Repeat each entry as written and leave the images out of the copy.

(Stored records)
━━━━━━━━━━━━━━━━━━━━

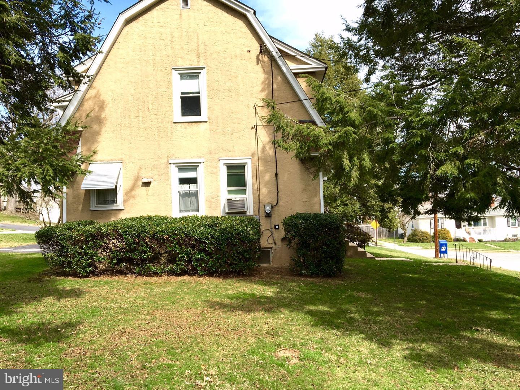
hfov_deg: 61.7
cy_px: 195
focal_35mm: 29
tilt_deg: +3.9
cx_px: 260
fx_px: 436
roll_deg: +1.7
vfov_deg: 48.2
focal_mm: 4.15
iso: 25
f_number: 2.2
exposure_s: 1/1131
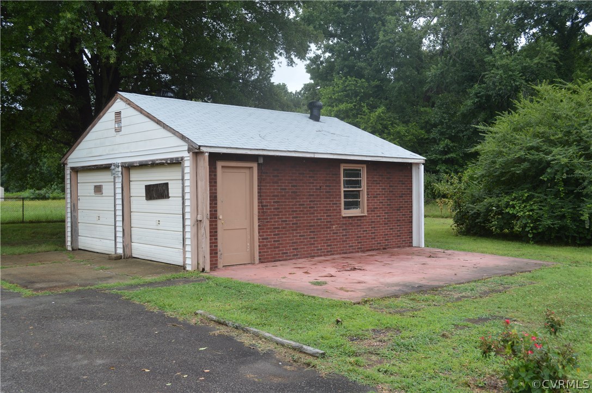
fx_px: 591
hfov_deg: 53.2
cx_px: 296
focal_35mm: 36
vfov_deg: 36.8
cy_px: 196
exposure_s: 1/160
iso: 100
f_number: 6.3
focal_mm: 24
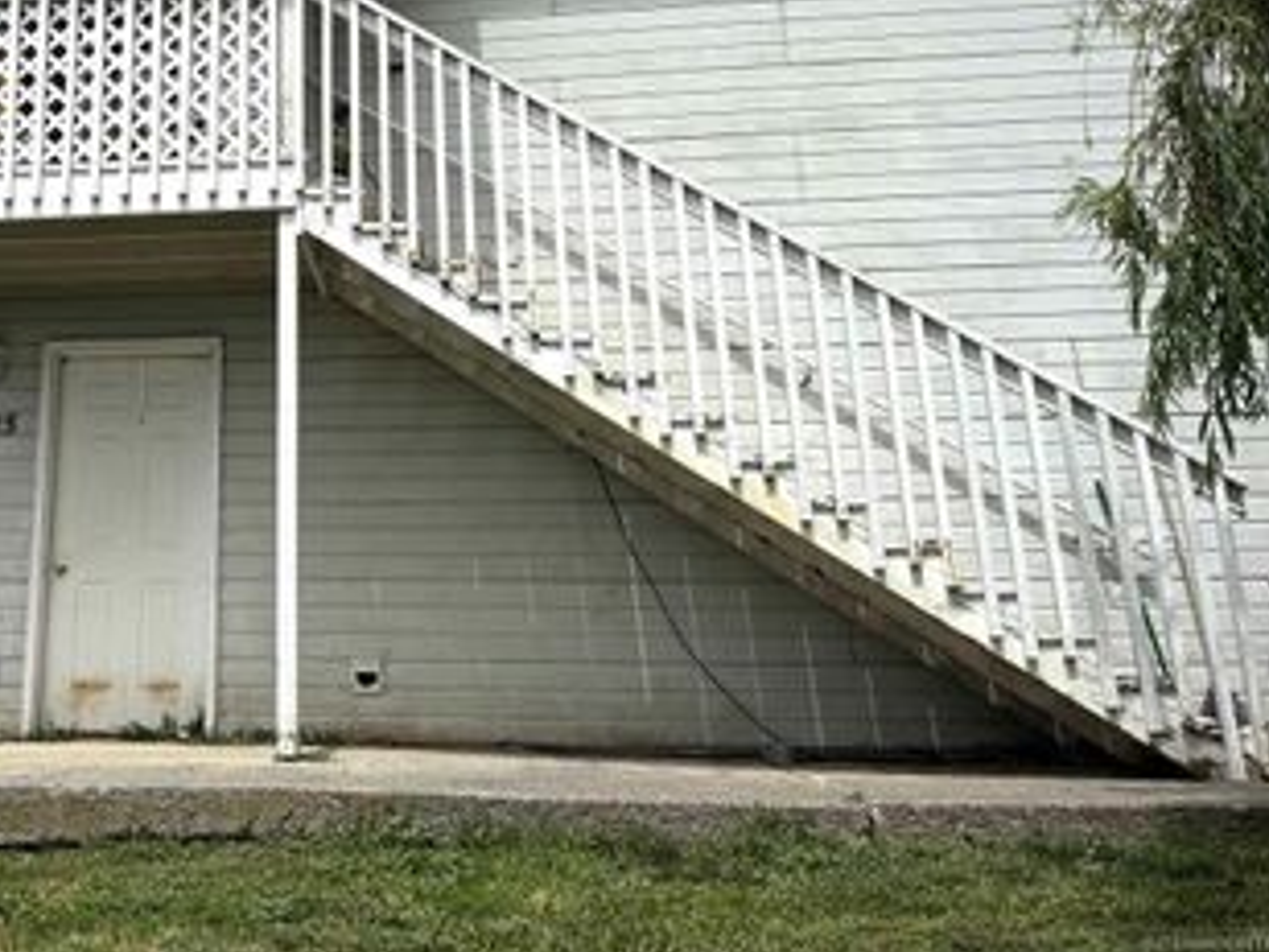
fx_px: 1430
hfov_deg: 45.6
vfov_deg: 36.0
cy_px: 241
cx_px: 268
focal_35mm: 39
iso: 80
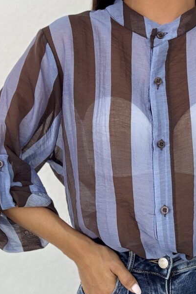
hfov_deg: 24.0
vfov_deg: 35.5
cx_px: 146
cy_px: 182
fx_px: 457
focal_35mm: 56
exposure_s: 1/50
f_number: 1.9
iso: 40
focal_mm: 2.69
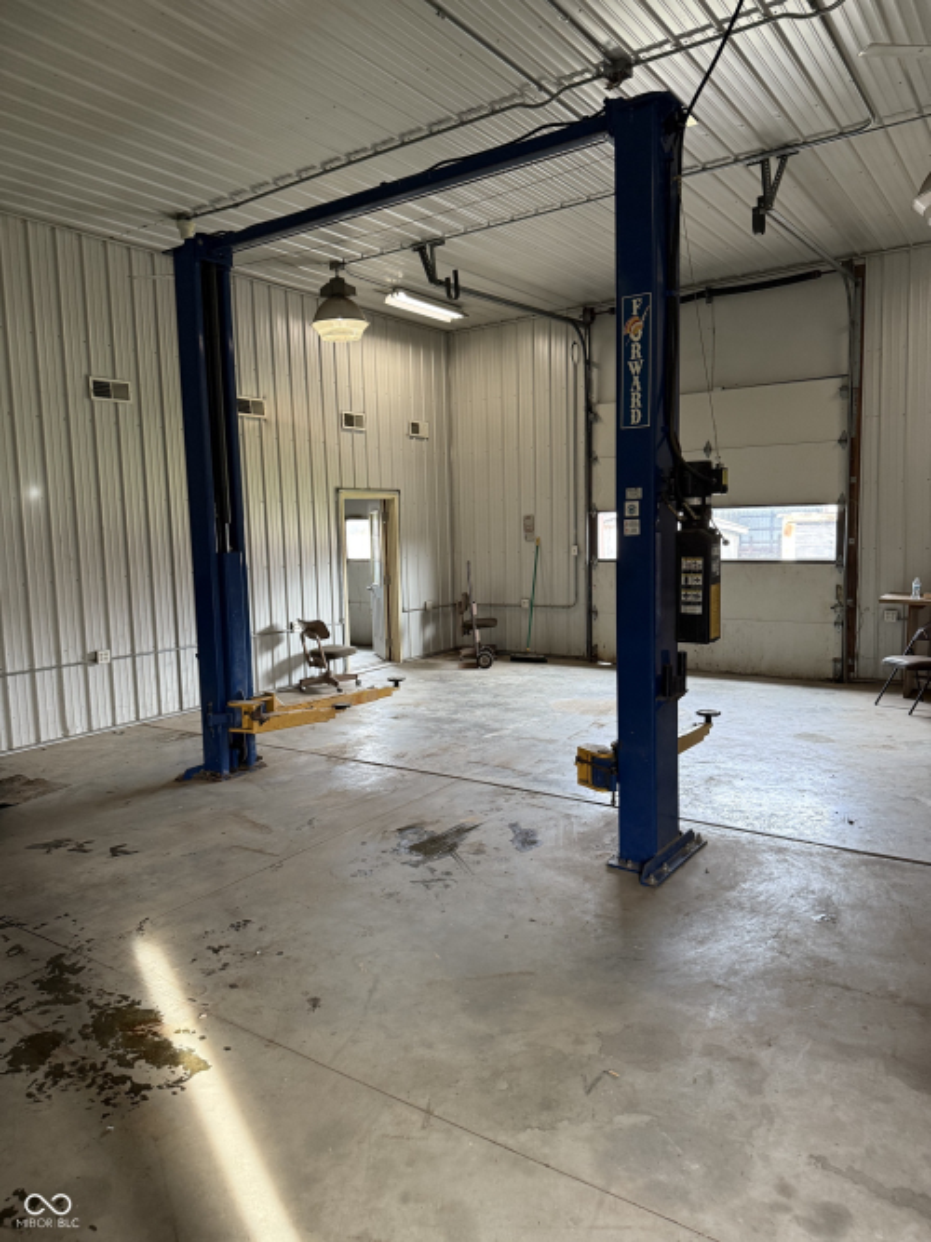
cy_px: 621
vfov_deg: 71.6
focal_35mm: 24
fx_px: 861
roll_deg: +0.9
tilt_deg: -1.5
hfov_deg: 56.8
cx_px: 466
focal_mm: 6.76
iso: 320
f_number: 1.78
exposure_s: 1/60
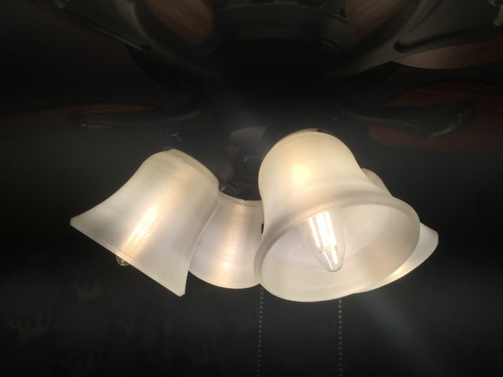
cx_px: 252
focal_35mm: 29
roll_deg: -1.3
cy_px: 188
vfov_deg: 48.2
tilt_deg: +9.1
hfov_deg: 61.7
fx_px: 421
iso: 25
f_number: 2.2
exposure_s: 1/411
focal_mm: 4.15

━━━━━━━━━━━━━━━━━━━━

**EXERCISE OUTPUT:**
hfov_deg: 61.7
cy_px: 195
focal_35mm: 29
tilt_deg: +3.9
cx_px: 260
fx_px: 436
roll_deg: +1.7
vfov_deg: 48.2
focal_mm: 4.15
iso: 25
f_number: 2.2
exposure_s: 1/1131
fx_px: 591
hfov_deg: 53.2
cx_px: 296
focal_35mm: 36
vfov_deg: 36.8
cy_px: 196
exposure_s: 1/160
iso: 100
f_number: 6.3
focal_mm: 24
fx_px: 1430
hfov_deg: 45.6
vfov_deg: 36.0
cy_px: 241
cx_px: 268
focal_35mm: 39
iso: 80
hfov_deg: 24.0
vfov_deg: 35.5
cx_px: 146
cy_px: 182
fx_px: 457
focal_35mm: 56
exposure_s: 1/50
f_number: 1.9
iso: 40
focal_mm: 2.69
cy_px: 621
vfov_deg: 71.6
focal_35mm: 24
fx_px: 861
roll_deg: +0.9
tilt_deg: -1.5
hfov_deg: 56.8
cx_px: 466
focal_mm: 6.76
iso: 320
f_number: 1.78
exposure_s: 1/60
cx_px: 252
focal_35mm: 29
roll_deg: -1.3
cy_px: 188
vfov_deg: 48.2
tilt_deg: +9.1
hfov_deg: 61.7
fx_px: 421
iso: 25
f_number: 2.2
exposure_s: 1/411
focal_mm: 4.15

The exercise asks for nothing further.